TEXTAUSSCHNITT:
In dieser Woche ist in Deutschland ein Sachbuch des amerikanischen Autors Jonathan Safran Foer erschienen, es heißt Tiere essen. Foer sagt, niemand spreche über das Thema, obwohl es so ein zentraler Punkt in unserem Leben sei.

Das stimmt nicht. Besonders in Deutschland wird fortwährend über das Thema Fleisch gesprochen und geschrieben, auch hier im SZ-Magazin schrieb kürzlich ein Kollege, wie er allmählich zum Vegetarier wird; die Wochenzeitung Die Zeit fordert: »Lasst das« (Fleischessen). Doch diese mit Verve geschriebenen Texte, in denen die Aufklärer, die Fleischgegner, all die guten, all die richtigen Argumente haben, führen nie zu einer Diskussion. Sie führen, seltsamerweise, zu nichts (auch bei mir nicht).

Wer an diesem Wochenende, sollte das Wetter gut sein, Freunde einlädt, ein paar saftige Steaks auf den Grill wirft und darüber fachsimpelt, wie das Fleisch am besten ist, well done, medium oder doch rare, also: blutig – handelt der nun allzu menschlich oder doch ganz einfach dumm?

DIE AUFGABEN:
A. Fassen Sie den Textausschnitt in zwei Sätzen zusammen.
B. Welchen Titel trägt das im Textausschnitt genannte Sachbuch?
C. Übernehmen Sie aus dem Textausschnitt wortgetreu die Stelle von „Das stimmt nicht.“ bis einschließlich „ganz einfach dumm?“.

[Benannte Gelenkkoordinaten]
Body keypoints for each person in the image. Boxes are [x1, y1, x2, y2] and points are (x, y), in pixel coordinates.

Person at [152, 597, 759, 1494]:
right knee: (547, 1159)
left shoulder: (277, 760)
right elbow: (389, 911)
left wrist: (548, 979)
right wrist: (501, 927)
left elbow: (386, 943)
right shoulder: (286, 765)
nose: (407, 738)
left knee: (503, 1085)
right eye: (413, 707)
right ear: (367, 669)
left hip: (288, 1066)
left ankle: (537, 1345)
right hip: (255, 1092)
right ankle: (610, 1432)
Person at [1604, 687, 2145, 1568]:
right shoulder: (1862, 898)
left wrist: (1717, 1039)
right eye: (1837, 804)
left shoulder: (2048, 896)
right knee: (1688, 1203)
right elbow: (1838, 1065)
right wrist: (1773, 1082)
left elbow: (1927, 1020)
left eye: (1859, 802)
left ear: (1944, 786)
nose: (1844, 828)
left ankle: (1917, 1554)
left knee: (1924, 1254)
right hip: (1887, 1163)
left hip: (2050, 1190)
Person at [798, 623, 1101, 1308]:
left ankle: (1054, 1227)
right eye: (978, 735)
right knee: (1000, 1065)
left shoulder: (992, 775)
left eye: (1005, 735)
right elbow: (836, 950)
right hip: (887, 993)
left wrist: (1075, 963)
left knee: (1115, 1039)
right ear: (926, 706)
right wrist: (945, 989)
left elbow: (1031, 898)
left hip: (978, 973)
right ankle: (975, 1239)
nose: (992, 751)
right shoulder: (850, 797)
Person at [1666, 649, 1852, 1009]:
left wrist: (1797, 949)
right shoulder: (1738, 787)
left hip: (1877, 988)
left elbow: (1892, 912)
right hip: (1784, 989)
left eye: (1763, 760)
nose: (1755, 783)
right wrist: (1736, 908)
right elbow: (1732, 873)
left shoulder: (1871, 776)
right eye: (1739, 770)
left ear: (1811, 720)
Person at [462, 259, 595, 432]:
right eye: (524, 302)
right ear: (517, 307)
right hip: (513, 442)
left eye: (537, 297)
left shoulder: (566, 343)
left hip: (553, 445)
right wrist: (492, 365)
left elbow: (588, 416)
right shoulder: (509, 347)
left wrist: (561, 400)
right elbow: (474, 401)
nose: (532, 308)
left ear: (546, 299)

* * *

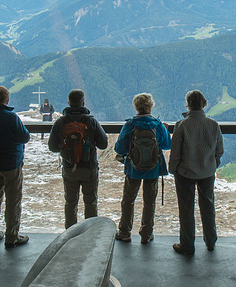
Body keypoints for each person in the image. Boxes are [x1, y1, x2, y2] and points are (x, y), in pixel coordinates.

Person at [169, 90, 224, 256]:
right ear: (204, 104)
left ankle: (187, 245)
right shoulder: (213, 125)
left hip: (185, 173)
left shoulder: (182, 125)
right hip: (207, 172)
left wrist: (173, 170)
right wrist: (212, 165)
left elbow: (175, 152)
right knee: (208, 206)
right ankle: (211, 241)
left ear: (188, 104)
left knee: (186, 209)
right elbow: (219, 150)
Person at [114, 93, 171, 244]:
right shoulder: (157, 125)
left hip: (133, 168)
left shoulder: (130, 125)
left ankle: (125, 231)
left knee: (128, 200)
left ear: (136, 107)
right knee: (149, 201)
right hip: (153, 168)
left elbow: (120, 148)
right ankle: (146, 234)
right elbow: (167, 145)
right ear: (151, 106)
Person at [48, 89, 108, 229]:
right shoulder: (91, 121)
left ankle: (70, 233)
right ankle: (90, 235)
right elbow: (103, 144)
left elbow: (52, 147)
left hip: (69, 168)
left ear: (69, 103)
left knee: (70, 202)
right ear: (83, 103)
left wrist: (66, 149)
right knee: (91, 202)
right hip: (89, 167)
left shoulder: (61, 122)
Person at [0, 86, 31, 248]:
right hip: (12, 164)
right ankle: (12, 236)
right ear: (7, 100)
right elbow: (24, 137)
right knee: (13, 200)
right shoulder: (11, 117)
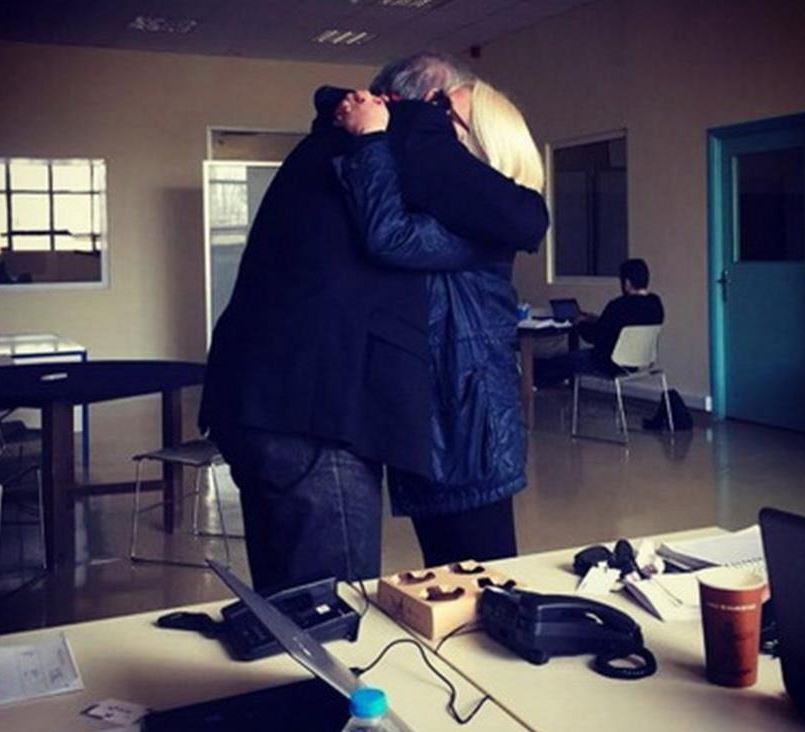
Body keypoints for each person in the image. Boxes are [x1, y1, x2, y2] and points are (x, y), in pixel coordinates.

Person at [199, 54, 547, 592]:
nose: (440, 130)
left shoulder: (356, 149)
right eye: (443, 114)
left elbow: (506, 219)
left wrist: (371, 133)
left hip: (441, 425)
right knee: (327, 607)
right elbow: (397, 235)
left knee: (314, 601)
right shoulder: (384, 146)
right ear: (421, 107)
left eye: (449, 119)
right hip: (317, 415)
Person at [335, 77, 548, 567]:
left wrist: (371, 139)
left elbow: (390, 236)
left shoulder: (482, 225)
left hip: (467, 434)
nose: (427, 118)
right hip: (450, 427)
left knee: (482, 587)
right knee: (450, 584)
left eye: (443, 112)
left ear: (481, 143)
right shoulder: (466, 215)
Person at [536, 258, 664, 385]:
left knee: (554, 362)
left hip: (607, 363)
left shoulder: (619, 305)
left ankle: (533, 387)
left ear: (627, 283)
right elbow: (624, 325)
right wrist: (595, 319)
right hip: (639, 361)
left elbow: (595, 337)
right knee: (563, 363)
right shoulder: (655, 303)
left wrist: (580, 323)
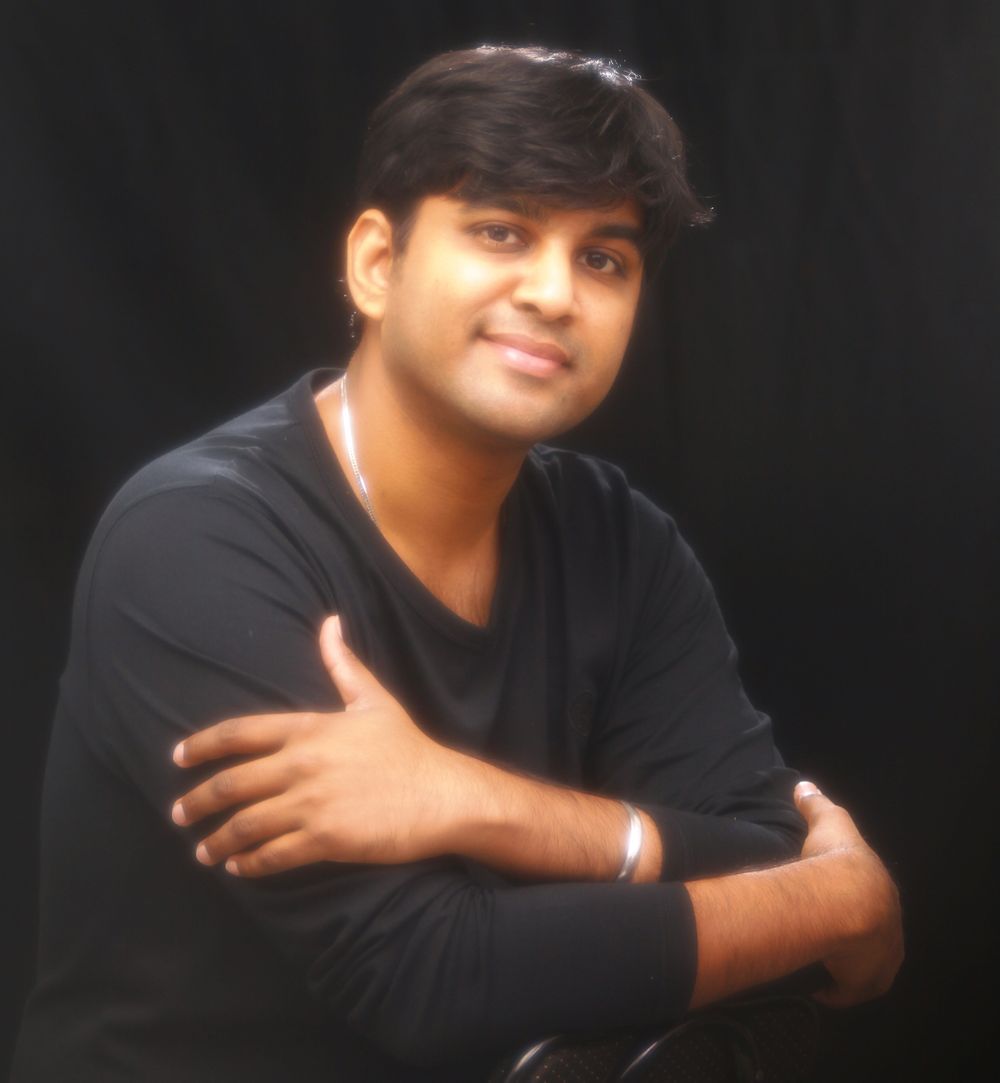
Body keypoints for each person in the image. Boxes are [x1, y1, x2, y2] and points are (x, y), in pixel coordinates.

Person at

ANTWORTEN:
A. In Deutschland ist das Sachbuch „Tiere essen“ des amerikanischen Autors Jonathan Safran Foer erschienen, der sagt, niemand spreche über das Thema, obwohl es so zentral in unserem Leben sei. Dem wird widersprochen, denn besonders in Deutschland werde fortwährend über Fleisch gesprochen und geschrieben, doch die Texte der Fleischgegner führten nie zu einer Diskussion.

B. Das Sachbuch heißt „Tiere essen“.

C.
Das stimmt nicht. Besonders in Deutschland wird fortwährend über das Thema Fleisch gesprochen und geschrieben, auch hier im SZ-Magazin schrieb kürzlich ein Kollege, wie er allmählich zum Vegetarier wird; die Wochenzeitung Die Zeit fordert: »Lasst das« (Fleischessen). Doch diese mit Verve geschriebenen Texte, in denen die Aufklärer, die Fleischgegner, all die guten, all die richtigen Argumente haben, führen nie zu einer Diskussion. Sie führen, seltsamerweise, zu nichts (auch bei mir nicht).

Wer an diesem Wochenende, sollte das Wetter gut sein, Freunde einlädt, ein paar saftige Steaks auf den Grill wirft und darüber fachsimpelt, wie das Fleisch am besten ist, well done, medium oder doch rare, also: blutig – handelt der nun allzu menschlich oder doch ganz einfach dumm?